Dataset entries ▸
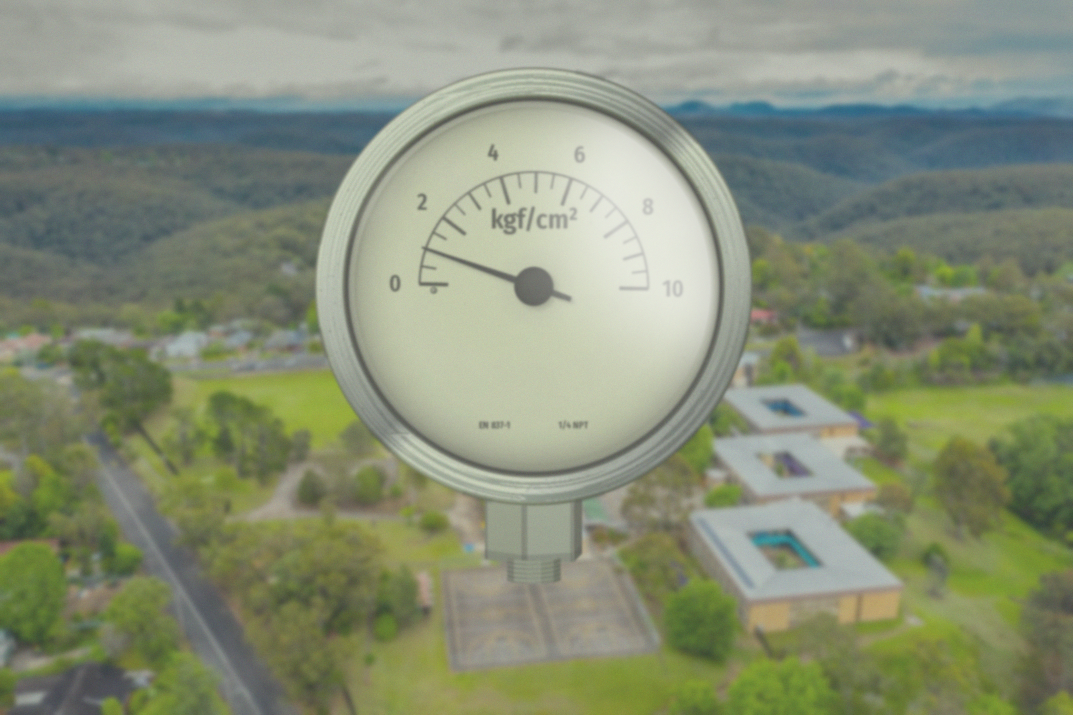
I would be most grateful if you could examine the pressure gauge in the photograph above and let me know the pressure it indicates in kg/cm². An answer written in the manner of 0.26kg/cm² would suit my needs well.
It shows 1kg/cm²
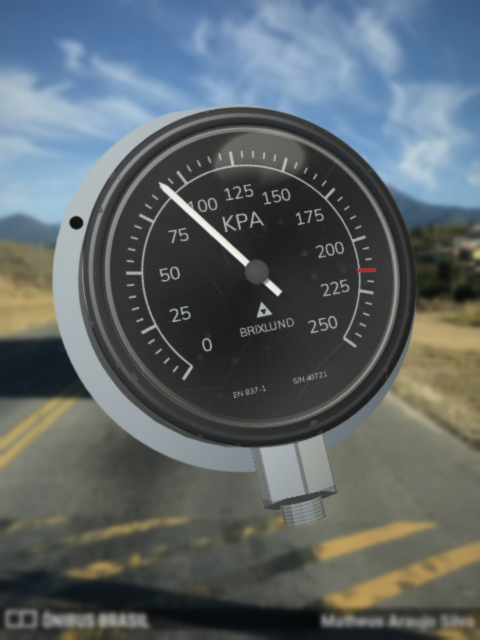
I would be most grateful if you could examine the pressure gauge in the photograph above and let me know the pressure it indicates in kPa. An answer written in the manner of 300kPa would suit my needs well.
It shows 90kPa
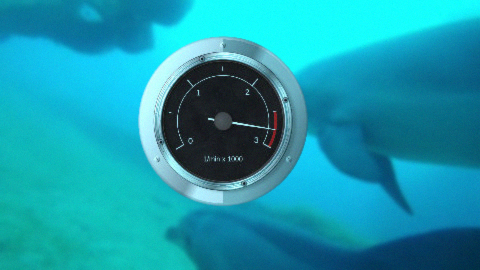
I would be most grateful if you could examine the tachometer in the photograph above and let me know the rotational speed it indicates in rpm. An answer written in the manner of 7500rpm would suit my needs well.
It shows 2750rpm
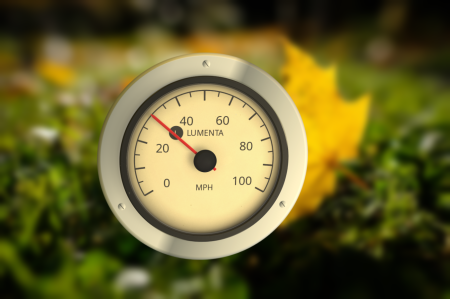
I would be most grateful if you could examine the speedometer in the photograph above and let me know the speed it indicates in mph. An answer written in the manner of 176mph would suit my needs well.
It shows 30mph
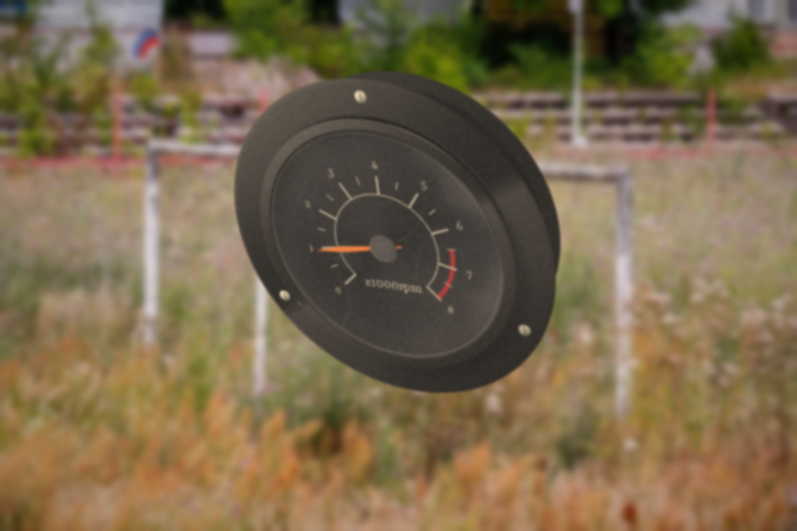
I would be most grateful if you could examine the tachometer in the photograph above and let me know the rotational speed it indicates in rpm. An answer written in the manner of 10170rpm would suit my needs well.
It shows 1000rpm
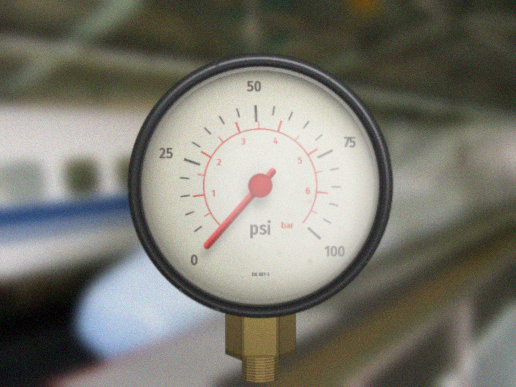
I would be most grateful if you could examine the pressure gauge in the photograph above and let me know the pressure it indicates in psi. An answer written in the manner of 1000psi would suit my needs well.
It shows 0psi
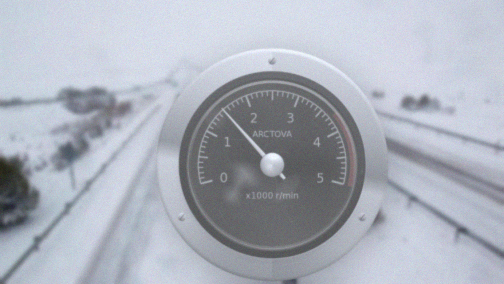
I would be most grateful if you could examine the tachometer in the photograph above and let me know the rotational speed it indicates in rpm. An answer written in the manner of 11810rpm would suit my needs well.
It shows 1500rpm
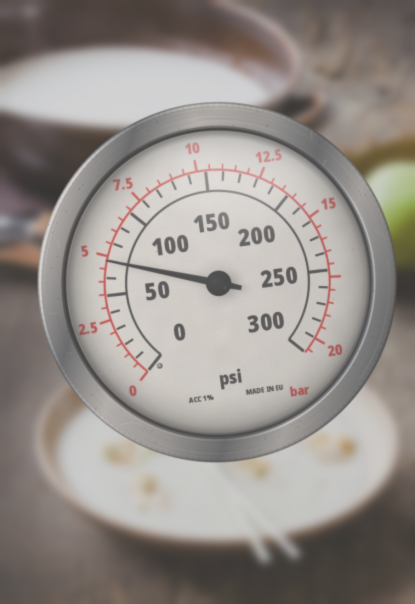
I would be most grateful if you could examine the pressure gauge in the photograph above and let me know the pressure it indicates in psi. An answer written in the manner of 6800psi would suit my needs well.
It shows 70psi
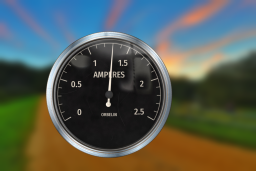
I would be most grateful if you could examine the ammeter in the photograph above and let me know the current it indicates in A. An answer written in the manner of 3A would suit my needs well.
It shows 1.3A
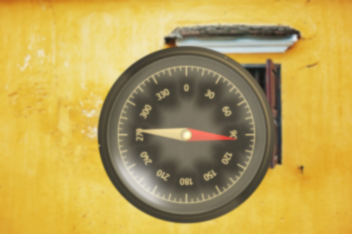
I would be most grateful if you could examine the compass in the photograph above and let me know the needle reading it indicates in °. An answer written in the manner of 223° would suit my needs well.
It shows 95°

Instructions for the task ▸
Transcribe all of the items above word for word, leaving out the pictures.

Answer box ▸
I would be most grateful if you could examine the pressure gauge in the photograph above and let me know the pressure it indicates in kg/cm². An answer written in the manner of 0.26kg/cm² would suit my needs well.
It shows 1kg/cm²
I would be most grateful if you could examine the pressure gauge in the photograph above and let me know the pressure it indicates in kPa. An answer written in the manner of 300kPa would suit my needs well.
It shows 90kPa
I would be most grateful if you could examine the tachometer in the photograph above and let me know the rotational speed it indicates in rpm. An answer written in the manner of 7500rpm would suit my needs well.
It shows 2750rpm
I would be most grateful if you could examine the speedometer in the photograph above and let me know the speed it indicates in mph. An answer written in the manner of 176mph would suit my needs well.
It shows 30mph
I would be most grateful if you could examine the tachometer in the photograph above and let me know the rotational speed it indicates in rpm. An answer written in the manner of 10170rpm would suit my needs well.
It shows 1000rpm
I would be most grateful if you could examine the pressure gauge in the photograph above and let me know the pressure it indicates in psi. An answer written in the manner of 1000psi would suit my needs well.
It shows 0psi
I would be most grateful if you could examine the tachometer in the photograph above and let me know the rotational speed it indicates in rpm. An answer written in the manner of 11810rpm would suit my needs well.
It shows 1500rpm
I would be most grateful if you could examine the pressure gauge in the photograph above and let me know the pressure it indicates in psi. An answer written in the manner of 6800psi would suit my needs well.
It shows 70psi
I would be most grateful if you could examine the ammeter in the photograph above and let me know the current it indicates in A. An answer written in the manner of 3A would suit my needs well.
It shows 1.3A
I would be most grateful if you could examine the compass in the photograph above and let me know the needle reading it indicates in °. An answer written in the manner of 223° would suit my needs well.
It shows 95°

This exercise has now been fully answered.